Sunday, September 2, 2012

Here’s The Deal



In my day job, I work with financial computer programs. Usually, I’m the last guy in line to answer the question, “Where did this number come from?” Being the guy who explains such hidden behavior is kind of like being the Man Behind the Curtain. You have to come out and explain, “Here’s the Deal.”
What does this have to do with fiction? Simple. Just as an artist should be equally proficient in drawing, painting, sculpture, photography, and digital, just as the lead guitarist should be able to play bass, piano, drums, and sing, and just as the black belt karate master should know about boxing, muy thai, judo, akido, wrestling and so on, the proficient writer should be able to handle all sorts of disciplines.
It takes a special discipline to decipher the invisible. Think of all the components of fiction: plot, character, verisimilitude, point of view, sequencing, and the rest. All these are meant to tell a story where there is nothing. A straight-up exposition of logic is much the same thing, except that nothing has been replaced by confusion. In a way, that is harder to do, because there is a pre-existing misconception of which one must dispose before even starting the explanation.

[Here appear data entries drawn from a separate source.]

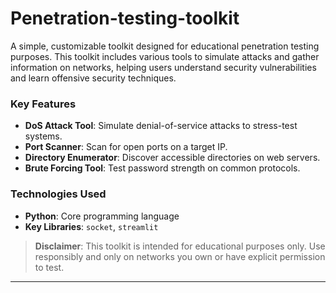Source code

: # Penetration-testing-toolkit

A simple, customizable toolkit designed for educational penetration testing purposes. This toolkit includes various tools to simulate attacks and gather information on networks, helping users understand security vulnerabilities and learn offensive security techniques.

### Key Features
- **DoS Attack Tool**: Simulate denial-of-service attacks to stress-test systems.
- **Port Scanner**: Scan for open ports on a target IP.
- **Directory Enumerator**: Discover accessible directories on web servers.
- **Brute Forcing Tool**: Test password strength on common protocols.

### Technologies Used
- **Python**: Core programming language
- **Key Libraries**: `socket`, `streamlit`

> **Disclaimer**: This toolkit is intended for educational purposes only. Use responsibly and only on networks you own or have explicit permission to test.

---
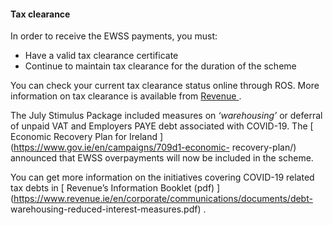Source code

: ####  Tax clearance

In order to receive the EWSS payments, you must:

  * Have a valid tax clearance certificate 
  * Continue to maintain tax clearance for the duration of the scheme 

You can check your current tax clearance status online through ROS. More
information on tax clearance is available from [ Revenue
](https://www.revenue.ie/en/starting-a-business/tax-clearance/index.aspx) .

The July Stimulus Package included measures on _‘warehousing’_ or deferral of
unpaid VAT and Employers PAYE debt associated with COVID-19. The [ Economic
Recovery Plan for Ireland ](https://www.gov.ie/en/campaigns/709d1-economic-
recovery-plan/) announced that EWSS overpayments will now be included in the
scheme.

You can get more information on the initiatives covering COVID-19 related tax
debts in [ Revenue’s Information Booklet (pdf)
](https://www.revenue.ie/en/corporate/communications/documents/debt-
warehousing-reduced-interest-measures.pdf) .

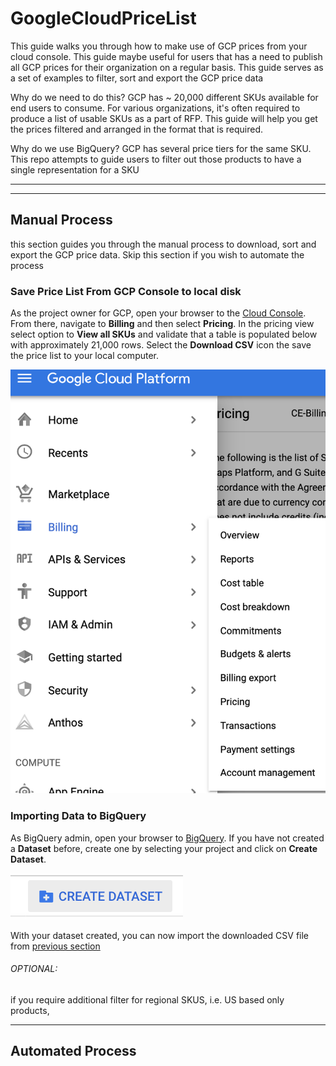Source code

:# GoogleCloudPriceList
This guide walks you through how to make use of GCP prices from your cloud console. This guide maybe useful for users that has a need to publish all GCP prices for their organization on a regular basis. This guide serves as a set of examples to filter, sort and export the GCP price data

Why do we need to do this? GCP has ~ 20,000 different SKUs available for end users to consume. For various organizations, it's often required to produce a list of usable SKUs as a part of RFP. This guide will help you get the prices filtered and arranged in the format that is required. 

Why do we use BigQuery? GCP has several price tiers for the same SKU. This repo attempts to guide users to filter out those products to have a single representation for a SKU

---
---

## Manual Process
this section guides you through the manual process to download, sort and export the GCP price data. Skip this section if you wish to automate the process

### Save Price List From GCP Console to local disk
As the project owner for GCP, open your browser to the [Cloud Console](https://console.cloud.google.com). From there, navigate to **Billing** and then select **Pricing**. In the pricing view select option to **View all SKUs** and validate that a table is populated below with approximately 21,000 rows. Select the **Download CSV** icon the save the price list to your local computer.

![Billing Console](images/BillingConsole.png)

### Importing Data to BigQuery 
As BigQuery admin, open your browser to [BigQuery](https://console.cloud.google.com/bigquery/). If you have not created a **Dataset** before, create one by selecting your project and click on **Create Dataset**. 

![Create Dataset](images/New_Dataset.png "Billing Console")

With your dataset created, you can now import the downloaded CSV file from [previous section](#save-price-list-from-gcp-console-to-local-disk)


###### OPTIONAL: 
if you require additional filter for regional SKUS, i.e. US based only products, 





---

## Automated Process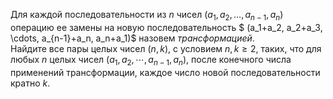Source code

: Для каждой последовательности из $n$ чисел $\left( {{a_1},{a_2}, \ldots ,{a_{n-1}}}, a_{n}\right)$ операцию ее замены на новую последовательность 
$ (a_1+a_2, a_2+a_3, \cdots, a_{n-1}+a_n, a_n+a_1)$ назовем *трансформацией*.
<br/> Найдите все пары целых чисел $(n,k)$, с условием $n,k\geq 2$, таких, что для любых $n$ целых чисел $(a_1,a_2,\cdots,a_{n-1},a_n)$, после конечного числа применений трансформации, каждое число новой последовательности кратно $k$.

One of my favorite proverbs is the Three Blind Men and the Elephant. It goes like this:
Three blind men approach an elephant. The first grabs its trunk and says, “Ah ha! This creature is like a snake.” The second wraps his arms around a leg and says, “No, this beast is a tree.” The third feels its great flapping ears and pronounces, “You’re both wrong! It is a bird.”
All three are right. Yet, all are completely wrong. The elephant beyond their localized perceptions is something else entirely. When you attempt to explain what The Deal is, you have to address those perceptual shortcomings. It’s a skill. Being able to say “Here’s the Deal” requires you back it up, no matter how confusing.
          Here’s the Deal. You have to assume that your reader is not just totally ignorant of your back story, but that she believes something wholly antithetical to your message. It sounds harsh, but it’s true. 
And, as we know, truth rarely wins the beauty contest. That’s the Deal.